DOCUMENT PASSAGE below:

Re: Fwd: [PATCH] Add zstd compression for TOAST using extended header format

From: Dharin Shah <dharinshah95(at)gmail(dot)com>
To: Michael Paquier <michael(at)paquier(dot)xyz>
Cc: Robert Treat <rob(at)xzilla(dot)net>, Peter Eisentraut <peter(at)eisentraut(dot)org>, pgsql-hackers(at)lists(dot)postgresql(dot)org
Subject: Re: Fwd: [PATCH] Add zstd compression for TOAST using extended header format
Date: 2025-12-25 00:54:46
Message-ID: CAOj6k6dG0M-G0gs_Htray5y_pfvacXSjKYw0uJaaYJvOeqk7xw@mail.gmail.com
Views: Whole Thread | Raw Message | Download mbox | Resend email
Thread:
Lists: pgadmin-hackers pgsql-hackers

Thanks Michael & Robert,

Agreed — I don’t think it’s realistic or practical to talk about
deprecating or replacing pglz (or lz4) given on-disk compatibility
requirements.

End of DOCUMENT PASSAGE.

EXERCISE 1 -
Write out the passage of the zstd compression thread starting at "Thanks Michael &" and ending at "requirements.", word for word.

DATA FOR REVIEW below:

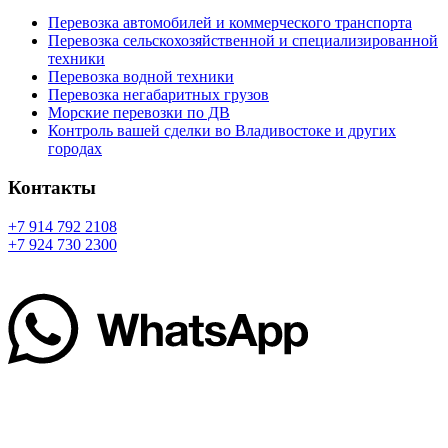
Перевозка автомобилей и коммерческого транспорта
Перевозка сельскохозяйственной и специализированной
техники
Перевозка водной техники
Перевозка негабаритных грузов
Морские перевозки по ДВ
Контроль вашей сделки во Владивостоке и других
городах
Контакты
+7 914 792 2108
+7 924 730 2300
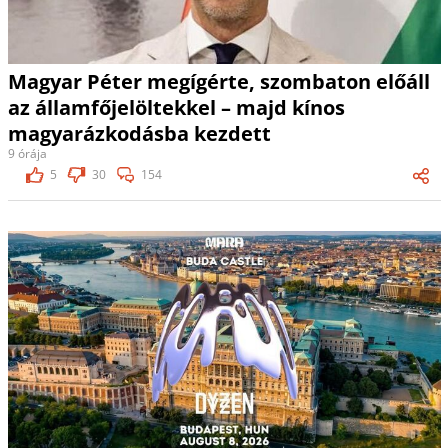
Magyar Péter megígérte, szombaton előáll
az államfőjelöltekkel – majd kínos
magyarázkodásba kezdett
9 órája
5
30
154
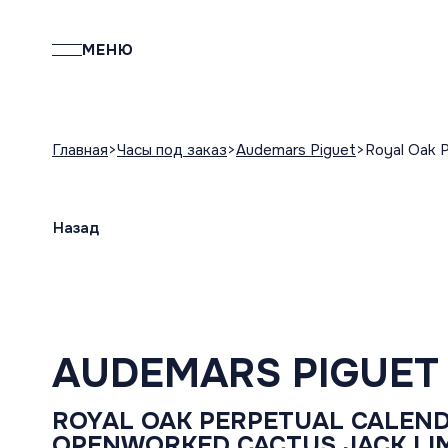
МЕНЮ
Главная
Часы под заказ
Audemars Piguet
Royal Oak P
Назад
AUDEMARS PIGUET
ROYAL OAK PERPETUAL CALEN
OPENWORKED CACTUS JACK LIM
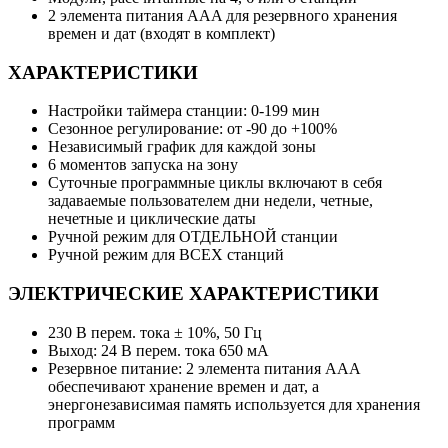
2 элемента питания AAA для резервного хранения
времен и дат (входят в комплект)
ХАРАКТЕРИСТИКИ
Настройки таймера станции: 0-199 мин
Сезонное регулирование: от -90 до +100%
Независимый график для каждой зоны
6 моментов запуска на зону
Суточные программные циклы включают в себя
задаваемые пользователем дни недели, четные,
нечетные и циклические даты
Ручной режим для ОТДЕЛЬНОЙ станции
Ручной режим для ВСЕХ станций
ЭЛЕКТРИЧЕСКИЕ ХАРАКТЕРИСТИКИ
230 В перем. тока ± 10%, 50 Гц
Выход: 24 В перем. тока 650 мА
Резервное питание: 2 элемента питания AAA
обеспечивают хранение времен и дат, а
энергонезависимая память используется для хранения
программ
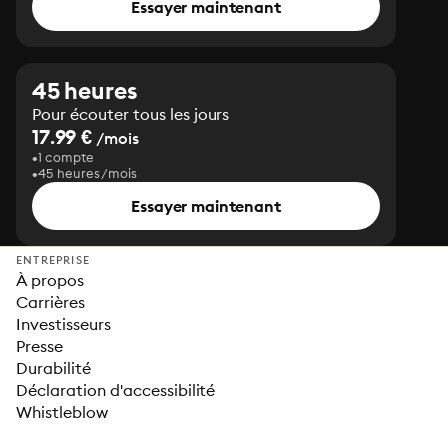
Essayer maintenant
45 heures
Pour écouter tous les jours
17.99 €
/mois
1 compte
45 heures/mois
Essayer maintenant
ENTREPRISE
À propos
Carrières
Investisseurs
Presse
Durabilité
Déclaration d'accessibilité
Whistleblow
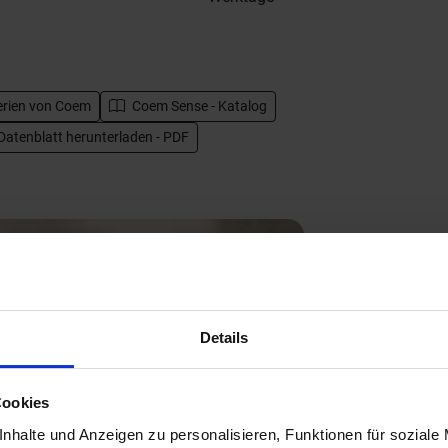
erien von
Coem
Coem Sense - Katalog
Datenblatt herunterladen - PDF
Details
Next
Cookies
nhalte und Anzeigen zu personalisieren, Funktionen für soziale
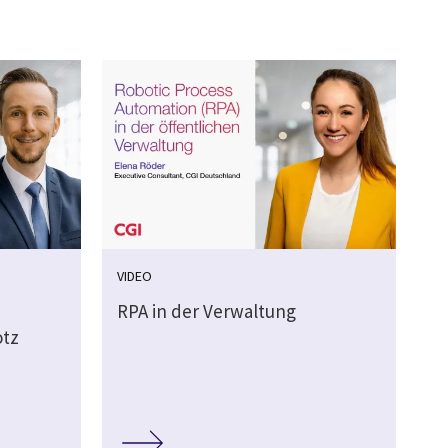
VIDEO
RPA in der Verwaltung
otz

End of DATA FOR REVIEW.

EXERCISE 2 -
Rewrite the lines of the rows as a JSON list of strings, one string per line with blank lines dropped, starting at the line that contains "2 элемента питания AAA для" and ending at the last line of the rows. Leave the pictures out of the list.

EXERCISE OUTPUT 1 -
Thanks Michael & Robert,

Agreed — I don’t think it’s realistic or practical to talk about
deprecating or replacing pglz (or lz4) given on-disk compatibility
requirements.

EXERCISE OUTPUT 2 -
[
  "2 элемента питания AAA для резервного хранения",
  "времен и дат (входят в комплект)",
  "ХАРАКТЕРИСТИКИ",
  "Настройки таймера станции: 0-199 мин",
  "Сезонное регулирование: от -90 до +100%",
  "Независимый график для каждой зоны",
  "6 моментов запуска на зону",
  "Суточные программные циклы включают в себя",
  "задаваемые пользователем дни недели, четные,",
  "нечетные и циклические даты",
  "Ручной режим для ОТДЕЛЬНОЙ станции",
  "Ручной режим для ВСЕХ станций",
  "ЭЛЕКТРИЧЕСКИЕ ХАРАКТЕРИСТИКИ",
  "230 В перем. тока ± 10%, 50 Гц",
  "Выход: 24 В перем. тока 650 мА",
  "Резервное питание: 2 элемента питания AAA",
  "обеспечивают хранение времен и дат, а",
  "энергонезависимая память используется для хранения",
  "программ",
  "Essayer maintenant",
  "45 heures",
  "Pour écouter tous les jours",
  "17.99 €",
  "/mois",
  "1 compte",
  "45 heures/mois",
  "Essayer maintenant",
  "ENTREPRISE",
  "À propos",
  "Carrières",
  "Investisseurs",
  "Presse",
  "Durabilité",
  "Déclaration d'accessibilité",
  "Whistleblow",
  "erien von",
  "Coem",
  "Coem Sense - Katalog",
  "Datenblatt herunterladen - PDF",
  "Details",
  "Next",
  "Cookies",
  "nhalte und Anzeigen zu personalisieren, Funktionen für soziale",
  "VIDEO",
  "RPA in der Verwaltung",
  "otz"
]